Dr. Allawi escaped a car-bomb assassination attempt that killed two
policemen and wounded one, according to the Interior Ministry.
Regardless of whether Mr. Talabani's report is later verified, the surge of
renewed insurgent attacks - which also included eight deaths and three other
suicide car bombings on Wednesday in Baghdad - underscored the challenges
facing the new government that is expected to take power in the coming days.
Violence has left dozens dead in Baghdad alone in the last week, calling
into question suggestions that the tide in the war is clearly turning.
Mr. Talabani's comments are likely to have a significant political impact.
If true, they will inflame Shiites who are already furious at attacks
carried out by Sunni Arab insurgents. If they prove wrong, they are sure to
enrage Sunni Arabs who feel shut out of the new government and do not trust
the new leaders.
Political leaders continued negotiations late into the night over
appointments to the cabinet, and several top political aides said a
principal sticking point was demands made by Dr. Allawi's party for four
cabinet-level jobs, including deputy prime minister.
Shiite leaders had hoped to announce a new cabinet on Thursday, a religious
holiday, but that appeared unlikely late Wednesday because of continuing
Shiite disagreement with Dr. Allawi, the two aides said.
Last weekend the kidnapping dispute threw the nation into turmoil as Shiite
leaders asserted that Sunni terrorists had staged a large-scale abduction of
Shiite men, women and children in the town of Madaen.
But on Sunday, after surrounding and searching the town, Iraqi troops found
no bodies or hostages and suggested that the accusations had been
fabricated. Dr. Allawi confirmed that no hostages had been found and said
lurid accusations about violence there appeared to be false.
Yet some Shiite leaders remained angry that their assertions of a mass
kidnapping were discredited.
Shiite leaders, who hold a majority of parliamentary seats, are negotiating
with other factions, including Kurdish officials led by Mr. Talabani, over
how many cabinet posts each side will get.

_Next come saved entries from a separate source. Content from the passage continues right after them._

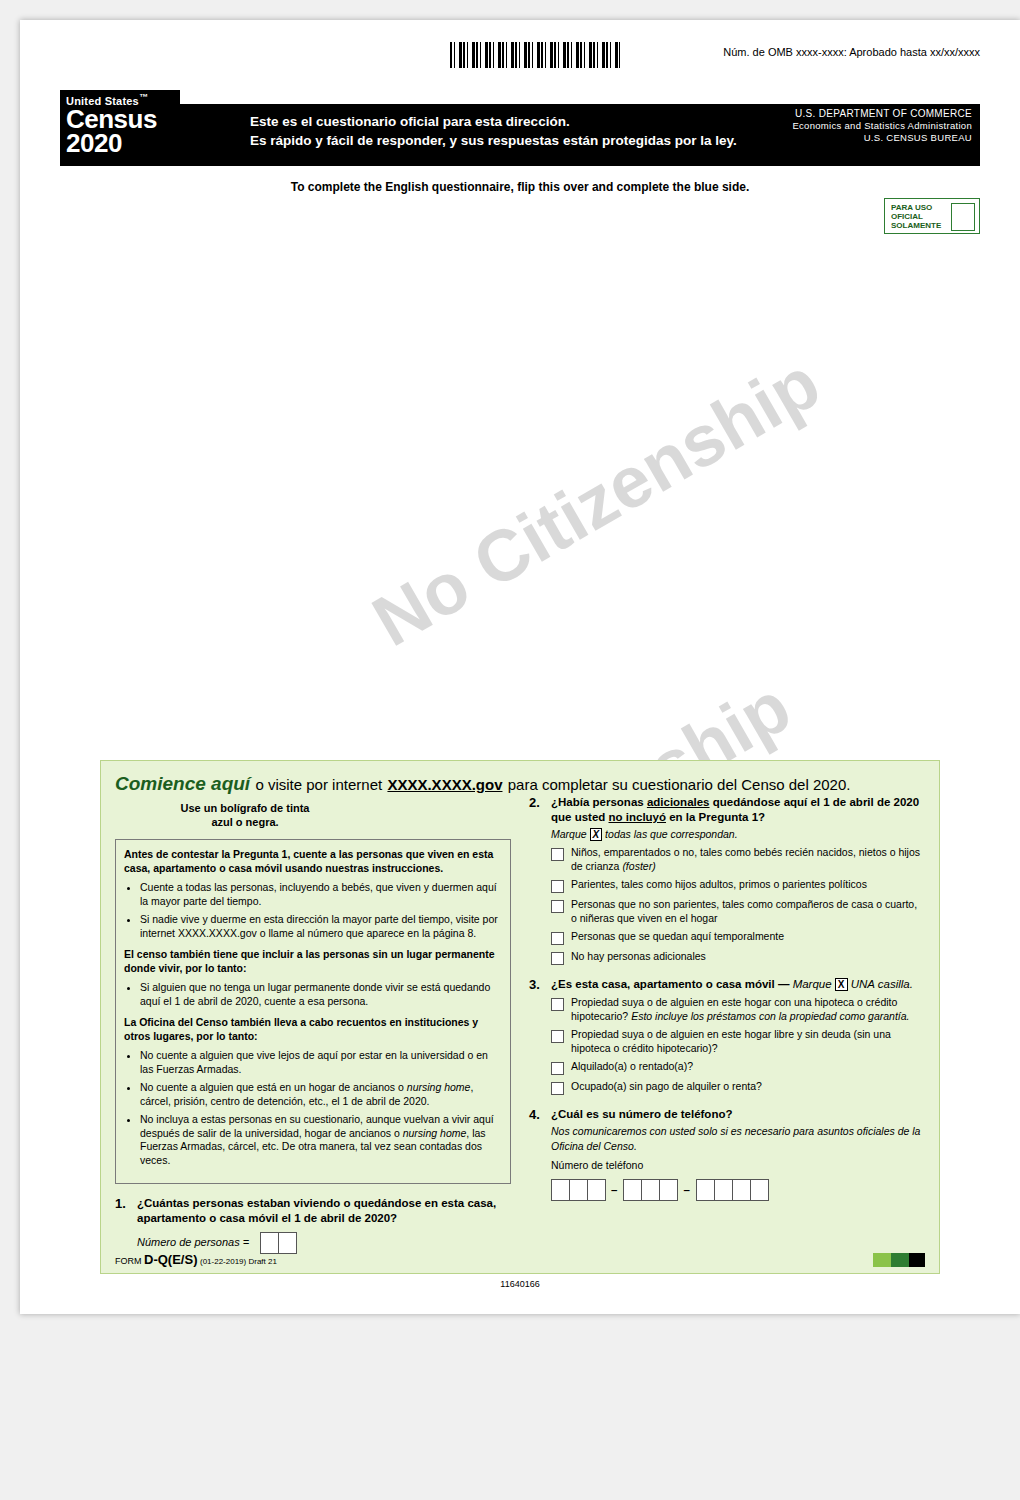Núm. de OMB xxxx-xxxx: Aprobado hasta xx/xx/xxxx
United States™
Census
2020
Este es el cuestionario oficial para esta dirección.
Es rápido y fácil de responder, y sus respuestas están protegidas por la ley.
U.S. DEPARTMENT OF COMMERCE
Economics and Statistics Administration
U.S. CENSUS BUREAU
To complete the English questionnaire, flip this over and complete the blue side.
PARA USO
OFICIAL
SOLAMENTE
No Citizenship Draft - No Citizenship
Comience aquí o visite por internet XXXX.XXXX.gov para completar su cuestionario del Censo del 2020.
Use un bolígrafo de tinta
azul o negra.
Antes de contestar la Pregunta 1, cuente a las personas que viven en esta casa, apartamento o casa móvil usando nuestras instrucciones.
Cuente a todas las personas, incluyendo a bebés, que viven y duermen aquí la mayor parte del tiempo.
Si nadie vive y duerme en esta dirección la mayor parte del tiempo, visite por internet XXXX.XXXX.gov o llame al número que aparece en la página 8.
El censo también tiene que incluir a las personas sin un lugar permanente donde vivir, por lo tanto:
Si alguien que no tenga un lugar permanente donde vivir se está quedando aquí el 1 de abril de 2020, cuente a esa persona.
La Oficina del Censo también lleva a cabo recuentos en instituciones y otros lugares, por lo tanto:
No cuente a alguien que vive lejos de aquí por estar en la universidad o en las Fuerzas Armadas.
No cuente a alguien que está en un hogar de ancianos o nursing home, cárcel, prisión, centro de detención, etc., el 1 de abril de 2020.
No incluya a estas personas en su cuestionario, aunque vuelvan a vivir aquí después de salir de la universidad, hogar de ancianos o nursing home, las Fuerzas Armadas, cárcel, etc. De otra manera, tal vez sean contadas dos veces.
1.
¿Cuántas personas estaban viviendo o quedándose en esta casa, apartamento o casa móvil el 1 de abril de 2020?
Número de personas =
2.
¿Había personas adicionales quedándose aquí el 1 de abril de 2020 que usted no incluyó en la Pregunta 1?
Marque X todas las que correspondan.
Niños, emparentados o no, tales como bebés recién nacidos, nietos o hijos de crianza (foster)
Parientes, tales como hijos adultos, primos o parientes políticos
Personas que no son parientes, tales como compañeros de casa o cuarto, o niñeras que viven en el hogar
Personas que se quedan aquí temporalmente
No hay personas adicionales
3.
¿Es esta casa, apartamento o casa móvil — Marque X UNA casilla.
Propiedad suya o de alguien en este hogar con una hipoteca o crédito hipotecario? Esto incluye los préstamos con la propiedad como garantía.
Propiedad suya o de alguien en este hogar libre y sin deuda (sin una hipoteca o crédito hipotecario)?
Alquilado(a) o rentado(a)?
Ocupado(a) sin pago de alquiler o renta?
4.
¿Cuál es su número de teléfono?
Nos comunicaremos con usted solo si es necesario para asuntos oficiales de la Oficina del Censo.
Número de teléfono
– –
FORM D-Q(E/S) (01-22-2019) Draft 21
11640166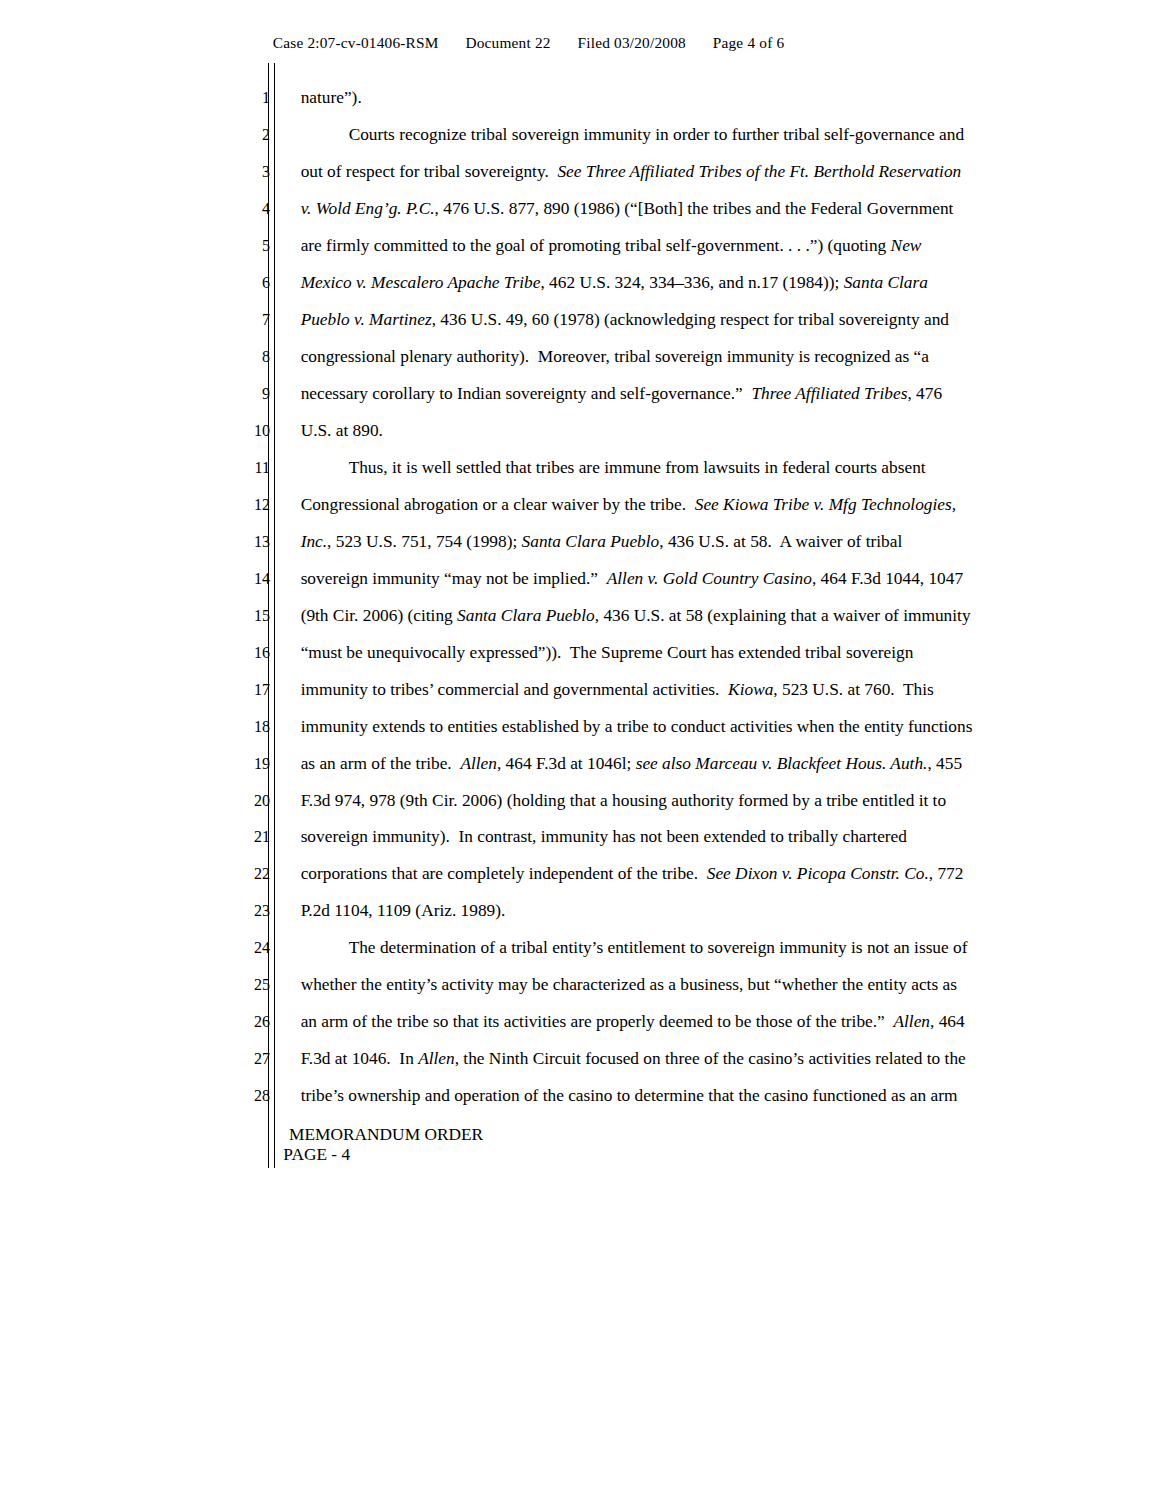Case 2:07-cv-01406-RSM Document 22 Filed 03/20/2008 Page 4 of 6
nature”).
Courts recognize tribal sovereign immunity in order to further tribal self-governance and
out of respect for tribal sovereignty. See Three Affiliated Tribes of the Ft. Berthold Reservation
v. Wold Eng’g. P.C., 476 U.S. 877, 890 (1986) (“[Both] the tribes and the Federal Government
are firmly committed to the goal of promoting tribal self-government. . . .”) (quoting New
Mexico v. Mescalero Apache Tribe, 462 U.S. 324, 334–336, and n.17 (1984)); Santa Clara
Pueblo v. Martinez, 436 U.S. 49, 60 (1978) (acknowledging respect for tribal sovereignty and
congressional plenary authority). Moreover, tribal sovereign immunity is recognized as “a
necessary corollary to Indian sovereignty and self-governance.” Three Affiliated Tribes, 476
U.S. at 890.
Thus, it is well settled that tribes are immune from lawsuits in federal courts absent
Congressional abrogation or a clear waiver by the tribe. See Kiowa Tribe v. Mfg Technologies,
Inc., 523 U.S. 751, 754 (1998); Santa Clara Pueblo, 436 U.S. at 58. A waiver of tribal
sovereign immunity “may not be implied.” Allen v. Gold Country Casino, 464 F.3d 1044, 1047
(9th Cir. 2006) (citing Santa Clara Pueblo, 436 U.S. at 58 (explaining that a waiver of immunity
“must be unequivocally expressed”)). The Supreme Court has extended tribal sovereign
immunity to tribes’ commercial and governmental activities. Kiowa, 523 U.S. at 760. This
immunity extends to entities established by a tribe to conduct activities when the entity functions
as an arm of the tribe. Allen, 464 F.3d at 1046l; see also Marceau v. Blackfeet Hous. Auth., 455
F.3d 974, 978 (9th Cir. 2006) (holding that a housing authority formed by a tribe entitled it to
sovereign immunity). In contrast, immunity has not been extended to tribally chartered
corporations that are completely independent of the tribe. See Dixon v. Picopa Constr. Co., 772
P.2d 1104, 1109 (Ariz. 1989).
The determination of a tribal entity’s entitlement to sovereign immunity is not an issue of
whether the entity’s activity may be characterized as a business, but “whether the entity acts as
an arm of the tribe so that its activities are properly deemed to be those of the tribe.” Allen, 464
F.3d at 1046. In Allen, the Ninth Circuit focused on three of the casino’s activities related to the
tribe’s ownership and operation of the casino to determine that the casino functioned as an arm
MEMORANDUM ORDER
PAGE - 4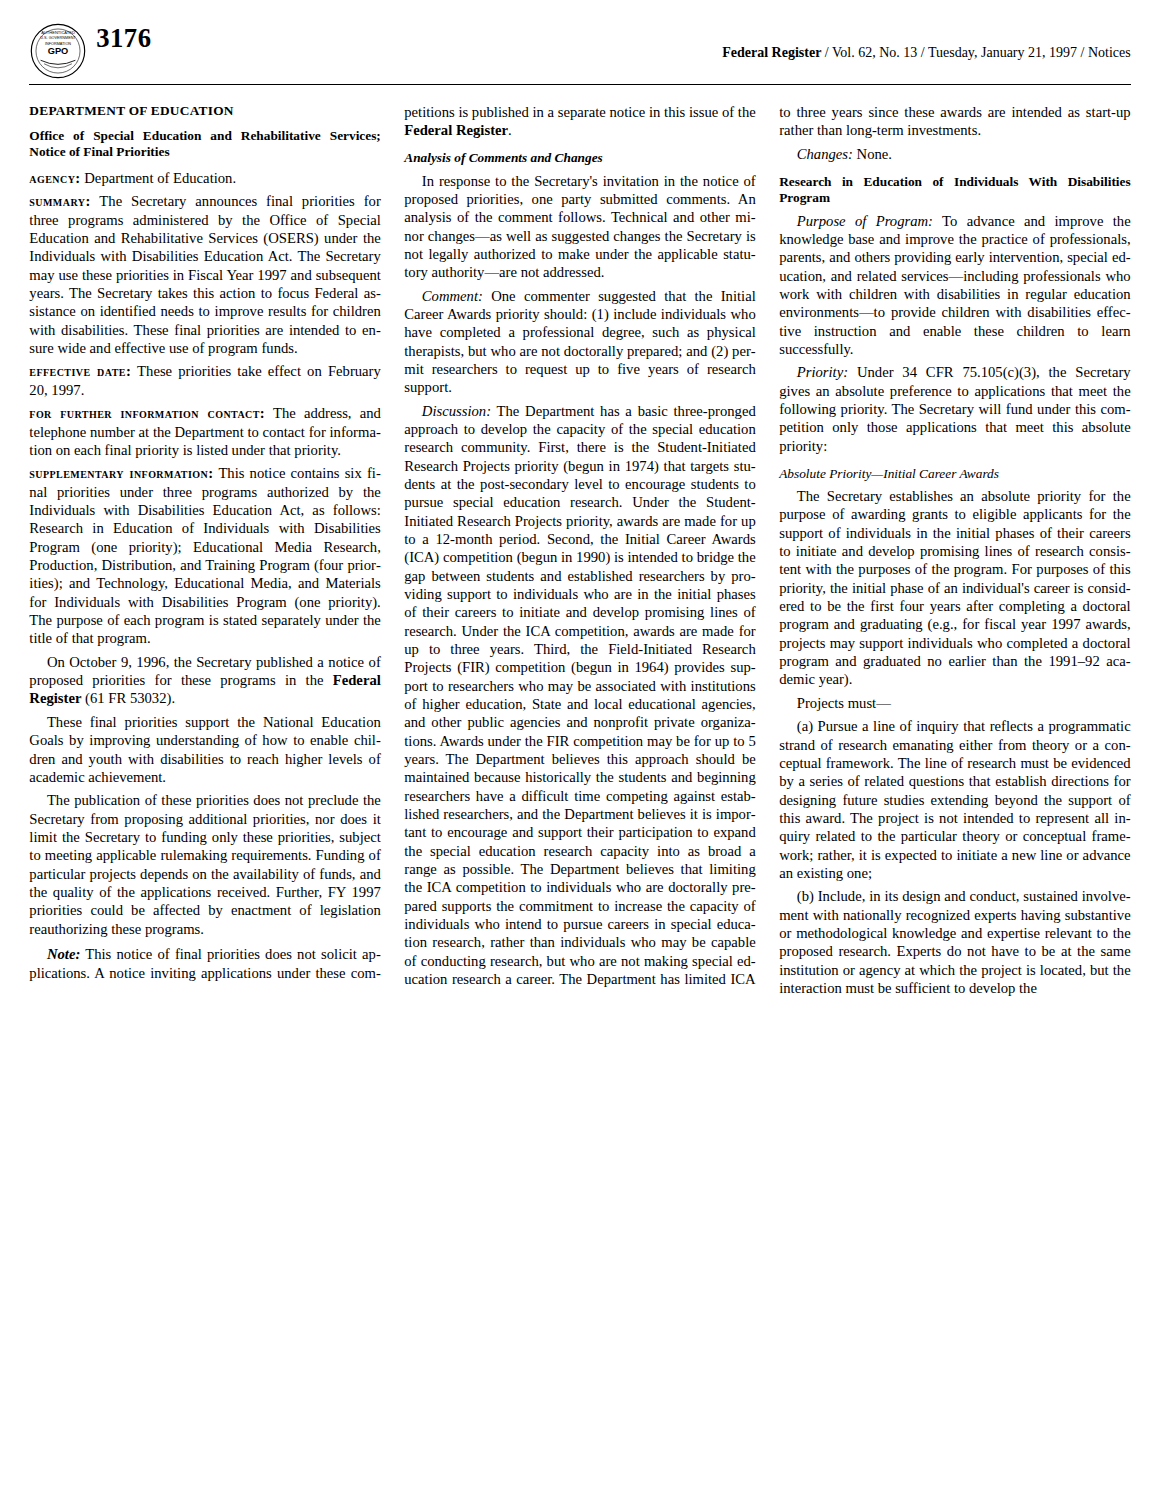AUTHENTICATED U.S. GOVERNMENT INFORMATION GPO
3176
Federal Register / Vol. 62, No. 13 / Tuesday, January 21, 1997 / Notices
Department of Education
Office of Special Education and Rehabilitative Services; Notice of Final Priorities
agency: Department of Education.
summary: The Secretary announces final priorities for three programs administered by the Office of Special Education and Rehabilitative Services (OSERS) under the Individuals with Disabilities Education Act. The Secretary may use these priorities in Fiscal Year 1997 and subsequent years. The Secretary takes this action to focus Federal assistance on identified needs to improve results for children with disabilities. These final priorities are intended to ensure wide and effective use of program funds.
effective date: These priorities take effect on February 20, 1997.
for further information contact: The address, and telephone number at the Department to contact for information on each final priority is listed under that priority.
supplementary information: This notice contains six final priorities under three programs authorized by the Individuals with Disabilities Education Act, as follows: Research in Education of Individuals with Disabilities Program (one priority); Educational Media Research, Production, Distribution, and Training Program (four priorities); and Technology, Educational Media, and Materials for Individuals with Disabilities Program (one priority). The purpose of each program is stated separately under the title of that program.
On October 9, 1996, the Secretary published a notice of proposed priorities for these programs in the Federal Register (61 FR 53032).
These final priorities support the National Education Goals by improving understanding of how to enable children and youth with disabilities to reach higher levels of academic achievement.
The publication of these priorities does not preclude the Secretary from proposing additional priorities, nor does it limit the Secretary to funding only these priorities, subject to meeting applicable rulemaking requirements. Funding of particular projects depends on the availability of funds, and the quality of the applications received. Further, FY 1997 priorities could be affected by enactment of legislation reauthorizing these programs.
Note: This notice of final priorities does not solicit applications. A notice inviting applications under these competitions is published in a separate notice in this issue of the Federal Register.
Analysis of Comments and Changes
In response to the Secretary's invitation in the notice of proposed priorities, one party submitted comments. An analysis of the comment follows. Technical and other minor changes—as well as suggested changes the Secretary is not legally authorized to make under the applicable statutory authority—are not addressed.
Comment: One commenter suggested that the Initial Career Awards priority should: (1) include individuals who have completed a professional degree, such as physical therapists, but who are not doctorally prepared; and (2) permit researchers to request up to five years of research support.
Discussion: The Department has a basic three-pronged approach to develop the capacity of the special education research community. First, there is the Student-Initiated Research Projects priority (begun in 1974) that targets students at the post-secondary level to encourage students to pursue special education research. Under the Student-Initiated Research Projects priority, awards are made for up to a 12-month period. Second, the Initial Career Awards (ICA) competition (begun in 1990) is intended to bridge the gap between students and established researchers by providing support to individuals who are in the initial phases of their careers to initiate and develop promising lines of research. Under the ICA competition, awards are made for up to three years. Third, the Field-Initiated Research Projects (FIR) competition (begun in 1964) provides support to researchers who may be associated with institutions of higher education, State and local educational agencies, and other public agencies and nonprofit private organizations. Awards under the FIR competition may be for up to 5 years. The Department believes this approach should be maintained because historically the students and beginning researchers have a difficult time competing against established researchers, and the Department believes it is important to encourage and support their participation to expand the special education research capacity into as broad a range as possible. The Department believes that limiting the ICA competition to individuals who are doctorally prepared supports the commitment to increase the capacity of individuals who intend to pursue careers in special education research, rather than individuals who may be capable of conducting research, but who are not making special education research a career. The Department has limited ICA to three years since these awards are intended as start-up rather than long-term investments.
Changes: None.
Research in Education of Individuals With Disabilities Program
Purpose of Program: To advance and improve the knowledge base and improve the practice of professionals, parents, and others providing early intervention, special education, and related services—including professionals who work with children with disabilities in regular education environments—to provide children with disabilities effective instruction and enable these children to learn successfully.
Priority: Under 34 CFR 75.105(c)(3), the Secretary gives an absolute preference to applications that meet the following priority. The Secretary will fund under this competition only those applications that meet this absolute priority:
Absolute Priority—Initial Career Awards
The Secretary establishes an absolute priority for the purpose of awarding grants to eligible applicants for the support of individuals in the initial phases of their careers to initiate and develop promising lines of research consistent with the purposes of the program. For purposes of this priority, the initial phase of an individual's career is considered to be the first four years after completing a doctoral program and graduating (e.g., for fiscal year 1997 awards, projects may support individuals who completed a doctoral program and graduated no earlier than the 1991–92 academic year).
Projects must—
(a) Pursue a line of inquiry that reflects a programmatic strand of research emanating either from theory or a conceptual framework. The line of research must be evidenced by a series of related questions that establish directions for designing future studies extending beyond the support of this award. The project is not intended to represent all inquiry related to the particular theory or conceptual framework; rather, it is expected to initiate a new line or advance an existing one;
(b) Include, in its design and conduct, sustained involvement with nationally recognized experts having substantive or methodological knowledge and expertise relevant to the proposed research. Experts do not have to be at the same institution or agency at which the project is located, but the interaction must be sufficient to develop the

Political leaders of the dominant Shiite alliance talked well into the night
with Dr. Allawi's party, which according to political aides continued to
seek the jobs of deputy prime minister, either interior minister or defense
minister, at least one economy-focused minister, like oil or finance, and
one service minister. But Shiites believe that is too much, the aides said.
A meeting between Dr. Allawi's party and Shiite leaders continued late
Wednesday at the home of Abdul Aziz al-Hakim, a major Shiite leader, said
Ali al-Dabagh, a senior aide in the Shiite alliance. Mr. Dabagh said Sunni
officials - who are to get a comparatively small number of top government
jobs - had complicated the negotiations by putting forward conflicting lists
of Sunnis as candidates for the positions allocated to them.
"They don't have one side we can deal with," Mr. Dabagh complained. He
added, "We see the demands of Dr. Allawi as too high."
In an interview on Wednesday evening, an aide to Mr. Talabani elaborated on
the president's comments about the kidnapping, saying the government had
names and pictures of the victims and names of the killers. "There were
hostages who were killed and thrown into the Tigris, and we found 50 dead
bodies," the aide said. He said details would be released soon.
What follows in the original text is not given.